Laiba mendekap bantal erat. Bahkan untuk berdoa pun, rasanya dia malu. Malu karena pernah berkoar-koar benci dan nyatanya sekarang menangisi.

“Kang, bagaimana jika kamu memilih Mbak Shafa? Bagaimana denganku?” Dengan perlahan namun pasti, air mata mulai membanjiri pipi. Untuk yang ke sekian, Laiba menangisi Arashya. Mulai memikirkan, bagaimana harinya nanti ketika melihat Arashya dengan Shafa?

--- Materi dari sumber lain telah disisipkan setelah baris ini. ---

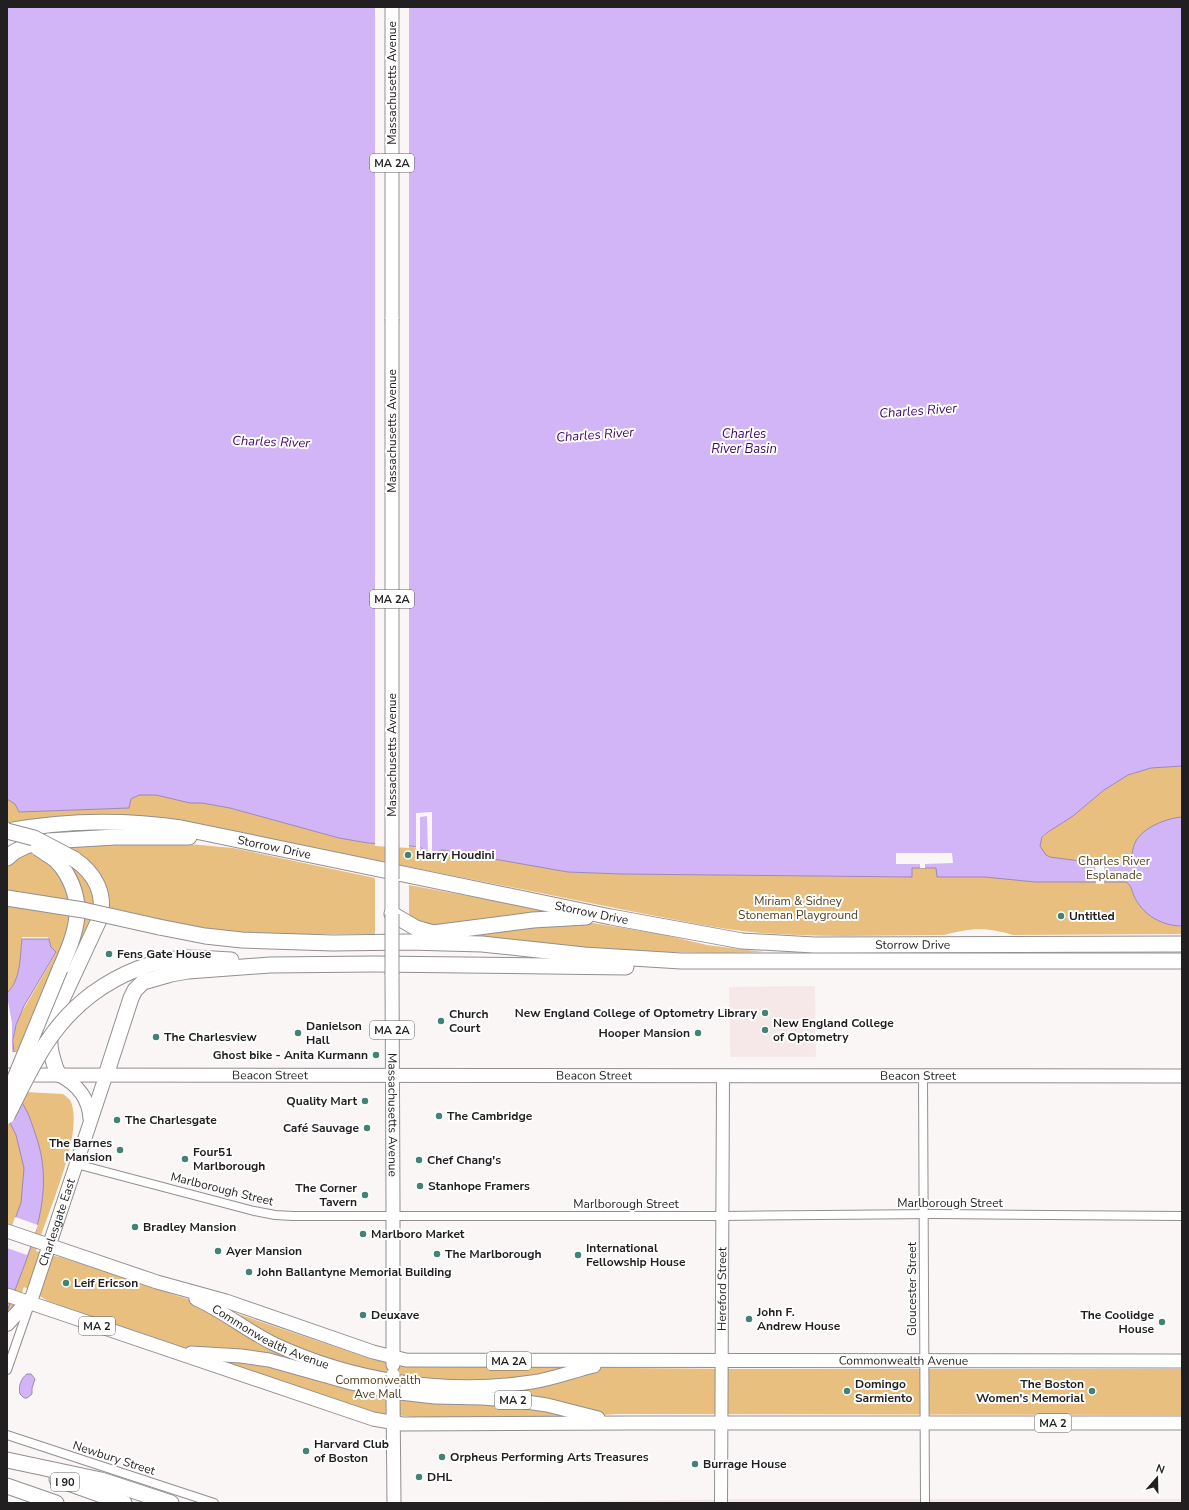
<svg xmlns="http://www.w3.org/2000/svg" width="1189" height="1510" font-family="'Nunito Sans',sans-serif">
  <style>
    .built { fill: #f6e8e9 }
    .green { fill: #e9bf7f }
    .water { fill: #d1b5f6; stroke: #9c88b6 }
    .pier { fill: #fbf6f6 }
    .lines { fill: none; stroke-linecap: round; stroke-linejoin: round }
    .minor-casing { stroke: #938e8f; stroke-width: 10 }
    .secondary-casing { stroke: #938e8f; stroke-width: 14 }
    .primary-casing { stroke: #938e8f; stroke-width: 15 }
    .trunk-casing { stroke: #938e8f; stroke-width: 16 }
    .motorway-casing { stroke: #938e8f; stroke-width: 17 }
    .minor { stroke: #fff; stroke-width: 8 }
    .secondary { stroke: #fff; stroke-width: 12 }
    .primary { stroke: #fff; stroke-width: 13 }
    .trunk { stroke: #fff; stroke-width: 14 }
    .motorway { stroke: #fff; stroke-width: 15 }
    .primary-bridge-casing { stroke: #938e8f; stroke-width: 15; stroke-linecap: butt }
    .motorway-bridge-casing { stroke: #938e8f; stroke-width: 17; stroke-linecap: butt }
    .primary-bridge { stroke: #fff; stroke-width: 13 }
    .motorway-bridge { stroke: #fff; stroke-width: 15 }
    .poi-dot { fill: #418476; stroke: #fff; stroke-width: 1.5 }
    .labels { text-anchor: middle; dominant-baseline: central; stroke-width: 4; stroke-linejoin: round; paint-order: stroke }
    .shield { fill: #fff; stroke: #646263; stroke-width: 1 }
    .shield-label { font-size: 11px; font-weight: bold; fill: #211f20 }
    .street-label { font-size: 12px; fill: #211f20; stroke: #fff }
    .poi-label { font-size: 12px; font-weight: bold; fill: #211f20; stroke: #fff; text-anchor: start }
    .park-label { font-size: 12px; fill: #553f1c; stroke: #fff }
    .water-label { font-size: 13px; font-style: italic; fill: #3f0668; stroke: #fff }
  </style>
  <rect width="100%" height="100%" fill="#fbf6f6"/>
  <g class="built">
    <path d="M815 986 816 1057H730L729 987Z"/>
    <path d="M734 1499H1182V1503H453Z"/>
  </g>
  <g class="green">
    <path d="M1182 766V934L1013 935C984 927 973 928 944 935 884 935 821 938 761 933 718 929 676 920 635 912L180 821 7 824V799L15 804 19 812 129 808 131 799 139 795H156L190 802 202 803 230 808 339 838 368 843 409 846 424 850H442L568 872 621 874 912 877V868H937V877H985L1040 840 1048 832 1073 816 1104 790 1128 775 1151 768Z"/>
    <path d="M178 843 233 848 375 878V934H281L234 932 186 925 107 907 93 920 73 965 29 1024 17 1052H14V1032L19 1017 56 953 51 947 48 937H22C21 955 21 980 7 993V866L27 852 41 846Z"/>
    <path d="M409 885 527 907 593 923 665 935 707 945 764 952 717 953 614 951 572 947 508 939 409 933Z"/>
    <path d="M7 1091 63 1094C67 1097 71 1100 72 1105 82 1139 46 1215 36 1251L63 1258 175 1295 238 1314 371 1359 413 1367 563 1366 631 1368 735 1369H1182V1415L618 1414 563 1418 413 1417 368 1412 222 1363 48 1301 24 1287 7 1334Z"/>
  </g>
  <g class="water">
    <path d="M7 7H1182V766L1151 768 1128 775 1104 790 1073 816 1048 832 1042 837 1040 846 1046 855 1050 857C1072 860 1092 863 1114 863 1118 863 1124 864 1127 862 1133 859 1132 848 1135 843 1141 828 1167 818 1182 817V926C1163 926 1144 916 1135 898 1132 893 1132 885 1126 882H1035L985 877H937L936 868H912V877L621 874 568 872 442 850 435 853 428 852 421 848 412 846 368 843 339 838 230 808 202 803H190L156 795H139L131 799 129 808 19 812 15 804 7 799Z"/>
    <path d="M22 939H49L51 947 56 952 24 1006 16 1025 13 1040 17 1091C20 1100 25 1107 29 1116 32 1124 35 1133 38 1142 56 1202 26 1257 7 1312V1240L21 1203 24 1168 16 1135 7 1117V993C21 980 20 956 22 939Z"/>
    <path d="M27 1374H31L35 1379 32 1388V1394L27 1398H24L20 1394C18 1387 21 1378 27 1374Z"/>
  </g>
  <g class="pier">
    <path d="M375 7H409V848L375 846Z"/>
    <path d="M432 812V855L428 854 427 816 420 817V850L416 849V813Z"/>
    <path d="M896 853H952L953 863 925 864V868H920V864H896Z"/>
    <path d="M1095 861H1104V884H1096Z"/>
    <path d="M7 996 12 1023V1052H16L19 1091 21 1098 8 1123 7 1121Z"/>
    <path d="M15 1217 38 1225 27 1255 7 1248V1240Z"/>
  </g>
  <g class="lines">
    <defs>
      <g id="minor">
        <path d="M923 1076 925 1503"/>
        <path d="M76 1164 254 1211 275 1215 293 1216H722L935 1214 1182 1216"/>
        <path d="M7 1370 30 1304"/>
        <path d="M7 1435 214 1503"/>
      </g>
      <g id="secondary">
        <path id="s1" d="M721 1503 723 1076"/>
      </g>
      <g id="primary">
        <path d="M392 7V319"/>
        <path d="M392 914V879"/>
        <path id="s2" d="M392 975 393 1204V1365"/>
        <path id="s3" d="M7 1075 1182 1076"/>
        <path d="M59 1075C77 1084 89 1098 90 1119"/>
        <path id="s4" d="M7 1231 157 1282 226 1301 373 1352 406 1360 1182 1361"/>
        <path d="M7 1295 373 1419 402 1424 632 1423H1182"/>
        <path id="s5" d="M196 1299C223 1311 246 1330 272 1343 352 1381 445 1395 532 1382 553 1379 573 1371 594 1366"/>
        <path id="s6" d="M30 1303 106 1075"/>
        <path d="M191 1353 241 1356 269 1360 351 1383 400 1393 435 1397 482 1398 519 1401 547 1405 598 1418"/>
        <path d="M393 1396 394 1503"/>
      </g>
      <path id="trunk" d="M7 1324 20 1310 30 1303"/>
      <g id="motorway">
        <path id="s7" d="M7 831C67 820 121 819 181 828L611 917 742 941 814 945 1182 944"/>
        <path d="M7 858 14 852 26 846 48 841 115 837H189"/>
        <path d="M392 914 416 928 433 933 533 920 586 917"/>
        <path d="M159 927 205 936 242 940 333 943 409 942 482 944 584 955 681 961H1182"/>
        <path d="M60 969C76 932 88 904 62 867"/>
        <path d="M92 994C119 974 154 959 188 958 203 958 217 959 231 960"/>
        <path d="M58 1074C50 1054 47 1041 53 1019L99 920C107 895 95 873 74 859"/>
        <path d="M106 1075 131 998 135 990 143 982 171 974 188 971 270 965 374 964 626 967"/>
        <path d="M7 1460 101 1480 171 1503"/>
        <path d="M57 1479 124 1503"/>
        <path d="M7 1486 56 1503"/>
      </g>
    </defs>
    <use href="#minor" class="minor-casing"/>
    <use href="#secondary" class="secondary-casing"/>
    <use href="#primary" class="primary-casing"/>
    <use href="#trunk" class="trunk-casing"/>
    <use href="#motorway" class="motorway-casing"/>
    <use href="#minor" class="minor"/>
    <use href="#secondary" class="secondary"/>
    <use href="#primary" class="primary"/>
    <use href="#trunk" class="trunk"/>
    <use href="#motorway" class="motorway"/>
    <defs>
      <g id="primary-bridge">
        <path d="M392 879V319"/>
        <path d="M392 975V914"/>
        <path d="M393 1375V1396"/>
      </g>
      <g id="motorway-bridge">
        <path d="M7 831 34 838 74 859"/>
        <path d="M38 848 56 860 62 867"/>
        <path d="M7 898 83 910 159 927"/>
        <path d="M8 1095 60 969"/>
        <path d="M7 1116C31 1069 48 1027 92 994"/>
      </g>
    </defs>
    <use href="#primary-bridge" class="primary-bridge-casing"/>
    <use href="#motorway-bridge" class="motorway-bridge-casing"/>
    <use href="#primary-bridge" class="primary-bridge"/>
    <use href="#motorway-bridge" class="motorway-bridge"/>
  </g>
  <g class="poi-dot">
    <circle cx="408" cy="855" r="4"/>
    <circle cx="1061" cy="916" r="4"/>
    <circle cx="109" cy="954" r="4"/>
    <circle cx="765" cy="1013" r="4"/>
    <circle cx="441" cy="1021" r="4"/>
    <circle cx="765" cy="1030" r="4"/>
    <circle cx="298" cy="1033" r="4"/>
    <circle cx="698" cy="1033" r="4"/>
    <circle cx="156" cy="1037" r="4"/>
    <circle cx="376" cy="1055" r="4"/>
    <circle cx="365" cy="1101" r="4"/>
    <circle cx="439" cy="1116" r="4"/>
    <circle cx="117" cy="1120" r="4"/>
    <circle cx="367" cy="1128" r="4"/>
    <circle cx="120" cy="1150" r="4"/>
    <circle cx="185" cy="1159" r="4"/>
    <circle cx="419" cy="1160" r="4"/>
    <circle cx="420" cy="1186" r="4"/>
    <circle cx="365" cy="1195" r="4"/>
    <circle cx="135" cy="1227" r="4"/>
    <circle cx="363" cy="1234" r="4"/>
    <circle cx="218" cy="1251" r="4"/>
    <circle cx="437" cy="1254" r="4"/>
    <circle cx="578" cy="1255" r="4"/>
    <circle cx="249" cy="1272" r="4"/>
    <circle cx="66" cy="1283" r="4"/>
    <circle cx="363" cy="1315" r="4"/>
    <circle cx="749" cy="1319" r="4"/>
    <circle cx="1162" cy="1322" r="4"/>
    <circle cx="847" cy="1391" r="4"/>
    <circle cx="1092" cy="1391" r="4"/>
    <circle cx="306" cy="1451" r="4"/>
    <circle cx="442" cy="1457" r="4"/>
    <circle cx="695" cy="1464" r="4"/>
    <circle cx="419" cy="1477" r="4"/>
  </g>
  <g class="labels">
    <g class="shield">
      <rect x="370" y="154" width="44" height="18" rx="3"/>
      <rect x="370" y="590" width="44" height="18" rx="3"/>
      <rect x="370" y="1021" width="44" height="18" rx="3"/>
      <rect x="79" y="1317" width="36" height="18" rx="3"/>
      <rect x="487" y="1352" width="44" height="18" rx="3"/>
      <rect x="495" y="1391" width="36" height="18" rx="3"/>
      <rect x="1035" y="1414" width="36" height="18" rx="3"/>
      <rect x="51" y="1473" width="28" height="18" rx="3"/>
    </g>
    <g class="shield-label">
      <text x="392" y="163">MA 2A</text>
      <text x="392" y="599">MA 2A</text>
      <text x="392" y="1030">MA 2A</text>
      <text x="97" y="1326">MA 2</text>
      <text x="509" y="1361">MA 2A</text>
      <text x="513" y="1400">MA 2</text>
      <text x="1053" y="1423">MA 2</text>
      <text x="65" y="1482">I 90</text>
    </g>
    <g class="street-label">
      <text transform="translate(392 83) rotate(-90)">Massachusetts Avenue</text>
      <text transform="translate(392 431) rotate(-90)">Massachusetts Avenue</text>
      <text transform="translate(392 755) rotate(-90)">Massachusetts Avenue</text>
      <text stroke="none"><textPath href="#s7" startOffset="270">Storrow Drive</textPath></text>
      <text stroke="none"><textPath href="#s7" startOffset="594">Storrow Drive</textPath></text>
      <text stroke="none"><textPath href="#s7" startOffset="918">Storrow Drive</textPath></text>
      <text stroke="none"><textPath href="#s3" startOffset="263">Beacon Street</textPath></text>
      <text stroke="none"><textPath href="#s3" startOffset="587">Beacon Street</textPath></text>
      <text stroke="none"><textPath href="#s3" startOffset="911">Beacon Street</textPath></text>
      <text stroke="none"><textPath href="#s2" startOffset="140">Massachusetts Avenue</textPath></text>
      <text transform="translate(222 1189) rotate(14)">Marlborough Street</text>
      <text x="950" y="1203">Marlborough Street</text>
      <text x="626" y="1204">Marlborough Street</text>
      <text stroke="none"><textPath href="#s6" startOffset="85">Charlesgate East</textPath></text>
      <text stroke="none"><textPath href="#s1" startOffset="214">Hereford Street</textPath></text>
      <text transform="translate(912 1289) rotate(-90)">Gloucester Street</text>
      <text stroke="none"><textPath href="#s5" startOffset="84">Commonwealth Avenue</textPath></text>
      <text stroke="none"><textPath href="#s4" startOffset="917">Commonwealth Avenue</textPath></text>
      <text transform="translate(114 1458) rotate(18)">Newbury Street</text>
    </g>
    <g class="poi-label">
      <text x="416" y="855">Harry Houdini</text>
      <text x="1069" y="916">Untitled</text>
      <text x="117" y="954">Fens Gate House</text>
      <text x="757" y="1013" text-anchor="end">New England College of Optometry Library</text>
      <text x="449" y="1014">Church<tspan x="449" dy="14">Court</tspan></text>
      <text x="773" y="1023">New England College<tspan x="773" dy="14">of Optometry</tspan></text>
      <text x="306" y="1026">Danielson<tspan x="306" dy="14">Hall</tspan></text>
      <text x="690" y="1033" text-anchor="end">Hooper Mansion</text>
      <text x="164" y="1037">The Charlesview</text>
      <text x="368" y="1055" text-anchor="end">Ghost bike - Anita Kurmann</text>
      <text x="357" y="1101" text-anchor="end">Quality Mart</text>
      <text x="447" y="1116">The Cambridge</text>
      <text x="125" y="1120">The Charlesgate</text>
      <text x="359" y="1128" text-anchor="end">Café Sauvage</text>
      <text x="112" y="1143" text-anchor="end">The Barnes<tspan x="112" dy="14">Mansion</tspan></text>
      <text x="193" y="1152">Four51<tspan x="193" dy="14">Marlborough</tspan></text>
      <text x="427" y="1160">Chef Chang's</text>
      <text x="428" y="1186">Stanhope Framers</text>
      <text x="357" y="1188" text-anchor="end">The Corner<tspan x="357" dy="14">Tavern</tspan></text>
      <text x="143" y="1227">Bradley Mansion</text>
      <text x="371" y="1234">Marlboro Market</text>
      <text x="586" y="1248">International<tspan x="586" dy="14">Fellowship House</tspan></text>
      <text x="226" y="1251">Ayer Mansion</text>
      <text x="445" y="1254">The Marlborough</text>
      <text x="257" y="1272">John Ballantyne Memorial Building</text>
      <text x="74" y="1283">Leif Ericson</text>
      <text x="757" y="1312">John F.<tspan x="757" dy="14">Andrew House</tspan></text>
      <text x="371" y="1315">Deuxave</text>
      <text x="1154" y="1315" text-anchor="end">The Coolidge<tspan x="1154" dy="14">House</tspan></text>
      <text x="855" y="1384">Domingo<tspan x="855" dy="14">Sarmiento</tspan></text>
      <text x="1084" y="1384" text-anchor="end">The Boston<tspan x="1084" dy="14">Women's Memorial</tspan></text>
      <text x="314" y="1444">Harvard Club<tspan x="314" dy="14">of Boston</tspan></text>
      <text x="450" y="1457">Orpheus Performing Arts Treasures</text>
      <text x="703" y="1464">Burrage House</text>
      <text x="427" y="1477">DHL</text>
    </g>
    <g class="park-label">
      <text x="1114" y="861">Charles River<tspan x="1114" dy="14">Esplanade</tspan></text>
      <text x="798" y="901">Miriam &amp; Sidney<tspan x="798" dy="14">Stoneman Playground</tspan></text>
      <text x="378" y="1380">Commonwealth<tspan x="378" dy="14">Ave Mall</tspan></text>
    </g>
    <g class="water-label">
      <text transform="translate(918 411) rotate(-4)">Charles River</text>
      <text x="744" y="434">Charles<tspan x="744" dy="15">River Basin</tspan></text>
      <text transform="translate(595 435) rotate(-4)">Charles River</text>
      <text transform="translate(271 442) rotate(2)">Charles River</text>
    </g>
  </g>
  <rect width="1189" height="1510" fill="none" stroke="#211f20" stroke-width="16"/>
  <g transform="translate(1157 1478) rotate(20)" stroke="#ffffff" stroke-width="3" paint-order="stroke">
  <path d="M0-3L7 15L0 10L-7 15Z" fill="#211f20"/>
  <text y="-6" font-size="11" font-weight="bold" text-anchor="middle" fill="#211f20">N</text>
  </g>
</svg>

“Aku pasti sakit. Tapi, bukankah tidak mungkin jika Kang Rashya menolak pinangan dari Pak Ustaz?”

“Ibu ... Kang Rashya akan menikah. Ibu jangan bicara asal-asalan seperti biasa tentang calon mertua dan menantu lagi, ya.”

Endang mengamati putrinya yang tampak lesu.

“Ada apa ini tiba-tiba bilang begitu?”

“Pokoknya jangan dilakukan!”

***

“Arashya sudah sangat dekat dengan Laiba, Bu. Tapi rasanya tak kuasa jika menolak Mbak Shafa.”

“Hust ... diberi waktu tiga hari itu untuk istikharah, kalau perlu minta bantuan sama orang-orang terdekatmu. Biar makin mantap. Ibu juga akan mencoba. Sudah, jangan galau lagi.”

“Bu, tetap doakan yang terbaik, ya. Arashya hanya ingin menikah dengan perempuan yang dicintai.” Bu Fatma mengangguk. “Pasti. Tanpa kamu minta, seorang Ibu akan selalu mendoakan putranya.”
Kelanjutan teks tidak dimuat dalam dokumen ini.